Are you “Big Data” Ready? What it is and Why it Matters?
Everywhere one turns today, we hear more and more about the “Big Data Revolution.” At all levels of industry and society– healthcare, media, IT, transportation, commerce, and even politics – the expression ‘Big Data’ is used to describe major transformations in the way information is captured, processed, and disseminated. The term “Big Data” has become a major global topic of interest with the recent (and ongoing) Eric Snowden debacle as well. But this is nothing new. For several years now, in fact, Big Data has been an emerging area of global interest. In January 2011, the World Economic Forum released a new report which made the following claim: “Personal data will be the new ‘oil’ – a valuable resource of the 21st century. It will emerge as a new asset class touching all aspects of society.” Indeed, the idea of data as a commodity on the same level as gold, silver, oil, and precious metals is quite staggering, but reflects the realities of the global age in which we live.

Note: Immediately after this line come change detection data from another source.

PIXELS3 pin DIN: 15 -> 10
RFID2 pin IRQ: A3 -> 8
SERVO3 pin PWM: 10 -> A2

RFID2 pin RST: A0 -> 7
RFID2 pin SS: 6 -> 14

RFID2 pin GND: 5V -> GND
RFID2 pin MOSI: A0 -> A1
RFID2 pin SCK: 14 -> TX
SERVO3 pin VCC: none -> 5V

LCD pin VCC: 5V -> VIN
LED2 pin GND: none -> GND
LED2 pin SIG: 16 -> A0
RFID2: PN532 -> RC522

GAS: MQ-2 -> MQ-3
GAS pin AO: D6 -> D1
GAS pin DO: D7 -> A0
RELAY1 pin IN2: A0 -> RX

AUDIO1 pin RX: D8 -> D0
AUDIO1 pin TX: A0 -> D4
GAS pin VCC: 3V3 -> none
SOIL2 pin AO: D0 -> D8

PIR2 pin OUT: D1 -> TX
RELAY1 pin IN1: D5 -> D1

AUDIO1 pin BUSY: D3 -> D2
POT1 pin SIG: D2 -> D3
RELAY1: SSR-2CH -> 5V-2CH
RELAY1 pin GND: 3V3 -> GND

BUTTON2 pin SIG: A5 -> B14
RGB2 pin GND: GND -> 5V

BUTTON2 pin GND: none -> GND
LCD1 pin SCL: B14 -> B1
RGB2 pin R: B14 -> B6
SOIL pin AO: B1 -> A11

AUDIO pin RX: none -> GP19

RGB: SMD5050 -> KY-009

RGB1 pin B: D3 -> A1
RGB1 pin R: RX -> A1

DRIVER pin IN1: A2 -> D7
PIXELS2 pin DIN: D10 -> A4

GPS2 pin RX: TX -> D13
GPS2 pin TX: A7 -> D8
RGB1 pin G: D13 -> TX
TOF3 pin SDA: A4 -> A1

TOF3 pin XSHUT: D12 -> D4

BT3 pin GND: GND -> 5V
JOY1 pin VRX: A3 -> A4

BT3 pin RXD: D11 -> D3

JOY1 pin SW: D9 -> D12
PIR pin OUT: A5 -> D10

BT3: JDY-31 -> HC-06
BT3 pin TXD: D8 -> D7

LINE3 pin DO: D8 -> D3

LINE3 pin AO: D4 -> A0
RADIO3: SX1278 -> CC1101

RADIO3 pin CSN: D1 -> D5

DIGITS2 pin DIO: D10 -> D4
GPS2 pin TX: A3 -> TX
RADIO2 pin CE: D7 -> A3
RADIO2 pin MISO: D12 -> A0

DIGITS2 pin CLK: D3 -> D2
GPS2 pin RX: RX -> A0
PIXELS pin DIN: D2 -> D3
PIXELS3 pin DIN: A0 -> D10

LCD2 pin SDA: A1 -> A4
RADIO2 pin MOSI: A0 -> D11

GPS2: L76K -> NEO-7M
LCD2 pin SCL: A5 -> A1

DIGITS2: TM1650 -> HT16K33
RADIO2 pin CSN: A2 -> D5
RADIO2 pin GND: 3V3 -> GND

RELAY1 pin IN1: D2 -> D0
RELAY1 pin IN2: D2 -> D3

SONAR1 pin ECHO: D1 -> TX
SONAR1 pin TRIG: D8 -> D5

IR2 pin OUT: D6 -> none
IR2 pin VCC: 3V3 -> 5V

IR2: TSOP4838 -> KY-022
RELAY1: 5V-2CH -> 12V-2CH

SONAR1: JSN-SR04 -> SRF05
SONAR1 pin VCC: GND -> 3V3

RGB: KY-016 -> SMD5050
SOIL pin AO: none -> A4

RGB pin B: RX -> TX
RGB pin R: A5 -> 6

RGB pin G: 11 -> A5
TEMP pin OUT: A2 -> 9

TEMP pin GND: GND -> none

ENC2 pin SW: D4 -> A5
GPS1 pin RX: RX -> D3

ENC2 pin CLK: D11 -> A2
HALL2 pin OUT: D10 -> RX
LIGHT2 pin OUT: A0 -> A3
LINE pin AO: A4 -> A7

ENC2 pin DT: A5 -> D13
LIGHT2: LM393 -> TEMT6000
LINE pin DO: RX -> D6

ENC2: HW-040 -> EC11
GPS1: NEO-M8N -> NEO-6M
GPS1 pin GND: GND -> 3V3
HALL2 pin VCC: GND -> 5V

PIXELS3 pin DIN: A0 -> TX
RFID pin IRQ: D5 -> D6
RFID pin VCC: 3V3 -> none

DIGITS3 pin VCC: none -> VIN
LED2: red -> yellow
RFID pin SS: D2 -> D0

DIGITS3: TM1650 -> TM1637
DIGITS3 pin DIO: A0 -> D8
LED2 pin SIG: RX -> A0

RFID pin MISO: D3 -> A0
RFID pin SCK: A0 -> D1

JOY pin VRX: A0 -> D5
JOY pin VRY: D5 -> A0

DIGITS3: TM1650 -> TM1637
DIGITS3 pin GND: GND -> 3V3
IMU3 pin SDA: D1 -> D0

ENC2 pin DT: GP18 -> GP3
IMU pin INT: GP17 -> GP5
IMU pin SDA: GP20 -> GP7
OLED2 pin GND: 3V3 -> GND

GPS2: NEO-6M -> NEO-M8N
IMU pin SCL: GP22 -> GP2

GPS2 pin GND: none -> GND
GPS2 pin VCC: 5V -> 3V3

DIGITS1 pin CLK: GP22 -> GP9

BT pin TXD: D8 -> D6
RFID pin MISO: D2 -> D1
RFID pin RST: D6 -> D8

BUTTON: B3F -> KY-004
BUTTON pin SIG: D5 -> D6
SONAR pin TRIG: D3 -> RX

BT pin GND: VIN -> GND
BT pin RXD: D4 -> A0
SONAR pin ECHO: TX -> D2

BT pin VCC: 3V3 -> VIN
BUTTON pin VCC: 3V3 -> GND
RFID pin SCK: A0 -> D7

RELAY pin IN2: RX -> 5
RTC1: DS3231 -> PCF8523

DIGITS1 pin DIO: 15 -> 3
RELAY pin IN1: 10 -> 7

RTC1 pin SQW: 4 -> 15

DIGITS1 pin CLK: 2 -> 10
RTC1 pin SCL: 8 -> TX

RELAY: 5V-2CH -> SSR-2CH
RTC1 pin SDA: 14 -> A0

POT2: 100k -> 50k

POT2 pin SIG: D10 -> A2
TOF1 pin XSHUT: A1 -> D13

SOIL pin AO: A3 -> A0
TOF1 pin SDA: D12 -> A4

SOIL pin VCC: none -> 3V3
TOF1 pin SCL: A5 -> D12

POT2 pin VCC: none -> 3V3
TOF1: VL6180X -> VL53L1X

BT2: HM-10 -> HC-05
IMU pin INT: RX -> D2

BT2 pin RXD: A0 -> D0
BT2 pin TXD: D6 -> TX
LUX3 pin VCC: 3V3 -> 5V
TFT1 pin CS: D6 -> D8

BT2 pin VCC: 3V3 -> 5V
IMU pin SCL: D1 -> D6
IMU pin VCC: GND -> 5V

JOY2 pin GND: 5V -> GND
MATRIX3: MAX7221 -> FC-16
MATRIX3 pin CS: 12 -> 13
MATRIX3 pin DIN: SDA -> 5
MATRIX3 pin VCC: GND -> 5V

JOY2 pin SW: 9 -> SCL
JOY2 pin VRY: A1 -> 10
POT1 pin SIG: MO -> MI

With so much publicity today around Big Data we need to break it down to see what it really means. Is it all buzz and hype or is there really something behind this movement that is revolutionary? If Big Data is really a trillion dollar industry then it’s paramount that we understand what the current trends and realities are in this arena. We want to ensure that small and medium business owners get well-positioned to grow their clientele with this new asset tool.
The Internet as the Engine for Big Data Growth (1995-Present)
To begin to understand the enormity of Big Data, we really need to take a brief (and I mean brief!) look at the growth of the interest since the mid-90s. As a symptom of Big Data, please realize that since there’s so much information out there, folks don’t want to get bogged down in minutiae. So take the following as kind of a fast track to understanding history of Big Data.
If you look at the following chart, you’ll see the exponential rise in the use of the Internet from a relatively small handful of users to nearly 1.6 billion (as of 2010):
With the dot.com era of the mid to late 1990s, the Internet provided enormous new opportunities for commerce and business. Despite the promises and perils of this new global web, Google demonstrated soon enough after it started in 1998 that society was ready and waiting for a new way to organize the world’s information.
The next decade saw the emergence of the social media and social networking through major portals such as MySpace (2003), Facebook (2004), and Twitter (2006). These tools and platforms introduced a whole new paradigm of real time communication and interaction at all levels of society. The ability to update one’s personal information through a ‘tweet’ or ‘Facebook’ post meant a level of interactivity beyond a mere blog or forum post. The emergence of Web 2.0 in the mid-2000s represented a major technological and culture shift as the worldwide web began to grow up. Like a giant brain, the internet was no longer just a huge encyclopedia (aka, the “Internet of information”) but now a major tool of society discourse . . . the “Internet of people.”